New Zealand school performance: beyond the headlines

I like the idea of having data on school performance, not to directly rank schools—hard, to say the least, at this stage—but because we can start having a look at the factors influencing test results. I imagine the opportunity in the not so distant future to run hierarchical models combining Ministry of Education data with Census/Statistics New Zealand data.

At the same time, there is the temptation to come up with very simple analyses that would make appealing newspaper headlines. I’ll read the data and create a headline and then I’ll move to something that, personally, seems more important. In my previous post I combined the national standards for around 1,000 schools with decile information to create the standards.csv file.

library(ggplot2)

# Reading data, building factors
standards <- read.csv('standards.csv')
standards$decile.2008 <- factor(standards$decile.2008)
standards$electorate <- factor(standards$electorate)
standards$school.type <- factor(standards$school.type)

# Removing special schools (all 8 of them) because their
# performance is not representative of the overall school
# system
standards <- subset(standards,
                    as.character(school.type) != 'Special School')
standards$school.type <- standards$school.type[drop = TRUE]

# Create performance variables. Proportion of the students that
# at least meet the standards (i.e. meet + above)
# Only using all students, because subsets are not reported
# by many schools
standards$math.OK <- with(standards, math.At + math.A)
standards$reading.OK <- with(standards, reading.At + reading.A)
standards$writing.OK <- with(standards, writing.At + writing.A)

Up to this point we have read the data, removed special schools and created variables that represent the proportion of students that al least meet standards. Now I’ll do something very misleading: calculate the average for reading.OK for each school decile and plot it, showing the direct relationship between socio-economic decile and school performance.

mislead <- aggregate(reading.OK ~ decile.2008,
                     data = standards, mean)
qplot(decile.2008, reading.OK , data = mislead)

Scatterplot of average proportion of students at least meeting the reading national standards for each socioeconomic decile.

Using only the average strengthens the relationship, but it hides something extremely important: the variability within each decile.

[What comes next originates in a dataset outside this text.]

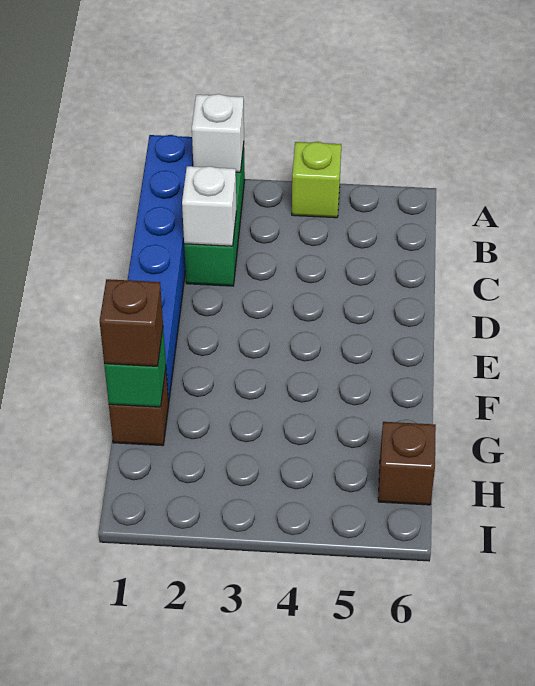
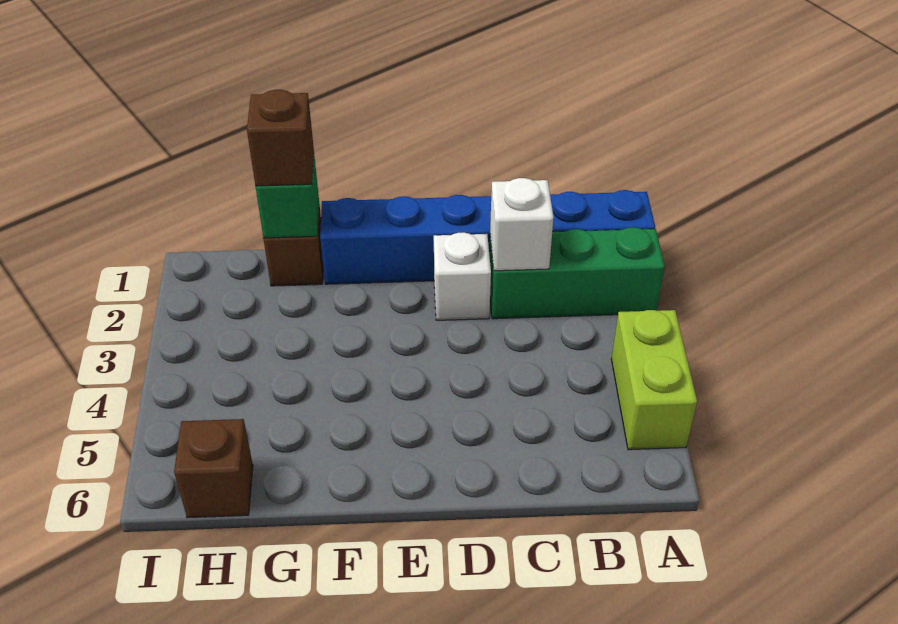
white 1x1 brick [192,94,244,172] -> white 1x1 brick moved to [434,232,491,320]
lime 1x1 brick [292,142,341,218] -> lime 1x2 brick [611,310,697,450]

The following code will display box and whisker plots for each decile: the horizontal line is the median, the box contains the middle 50% of the schools and the vertical lines 1.5 times the interquantile range (pretty much the range in most cases):

qplot(decile.2008, reading.OK,
      data = standards, geom = 'boxplot',
      xlab = 'Decile in 2008',
      ylab = 'Reading at or above National Standard')

Box and whisker plot for proportion of students at least meeting the reading national standard for each decile. Notice the variability for each decile.

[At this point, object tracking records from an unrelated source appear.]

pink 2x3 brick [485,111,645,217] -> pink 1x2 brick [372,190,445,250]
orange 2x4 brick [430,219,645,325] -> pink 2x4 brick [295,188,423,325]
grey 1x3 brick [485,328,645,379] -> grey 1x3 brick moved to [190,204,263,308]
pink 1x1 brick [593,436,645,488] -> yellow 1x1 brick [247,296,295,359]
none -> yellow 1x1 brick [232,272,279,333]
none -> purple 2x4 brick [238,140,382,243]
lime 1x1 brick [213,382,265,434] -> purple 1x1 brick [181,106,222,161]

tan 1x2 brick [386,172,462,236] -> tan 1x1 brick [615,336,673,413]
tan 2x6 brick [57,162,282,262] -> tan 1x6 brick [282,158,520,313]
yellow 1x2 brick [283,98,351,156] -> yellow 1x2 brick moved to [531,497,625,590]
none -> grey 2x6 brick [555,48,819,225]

A quick look at the previous graph shows a few interesting things:

the lower the decile the more variable school performance,
there is pretty much no difference between deciles 6, 7, 8 and 9, and a minor increase for decile 10.
there is a trend for decreasing performance for lower deciles; however, there is also a huge variability within those deciles.

We can repeat the same process for writing.OK and math.OK with similar trends, although the level of standard achievement is lower than for reading:

qplot(decile.2008, writing.OK,
      data = standards, geom = 'boxplot',
      xlab = 'Decile in 2008',
      ylab = 'Writing at or above National Standard')

qplot(decile.2008, math.OK,
      data = standards, geom = 'boxplot',
      xlab = 'Decile in 2008',
      ylab = 'Mathematics at or above National Standard')

Box and whisker plot for proportion of students at least meeting the writing national standard for each decile.

Box and whisker plot for proportion of students at least meeting the mathematics national standard for each decile.

Achievement in different areas (reading, writing, mathematics) is highly correlated:

cor(standards[, c('reading.OK', 'writing.OK', 'math.OK')],
    use = 'pairwise.complete.obs')

#           reading.OK writing.OK   math.OK
#reading.OK  1.0000000  0.7886292 0.7749094
#writing.OK  0.7886292  1.0000000 0.7522446
#math.OK     0.7749094  0.7522446 1.0000000

# We can plot an example and highlight decile groups
# 1-5 vs 6-10
qplot(reading.OK, math.OK,
      data = standards, 
      color = ifelse(as.numeric(decile.2008) > 5, 1, 0)) +
opts(legend.position = 'none')

Scatterplot for proportion meeting mathematics and reading national standards. Dark points are deciles 1 to 5, while light points are deciles 6 to 10. Notice the large overlap for performance between the two groups.

All these graphs are only descriptive/exploratory; however, once we had more data we could move to hierarchical models to start adjusting performance by socioeconomic aspects, geographic location, type of school, urban or rural setting, school size, ethnicity, etc. Potentially, this would let us target resources on schools that could be struggling to perform; nevertheless, any attempt at creating a ‘quick & dirty’ ranking ignoring the previously mentioned covariates would be, at the very least, misleading.

Note 2012-09-26: I have updated data and added a few plots in this post.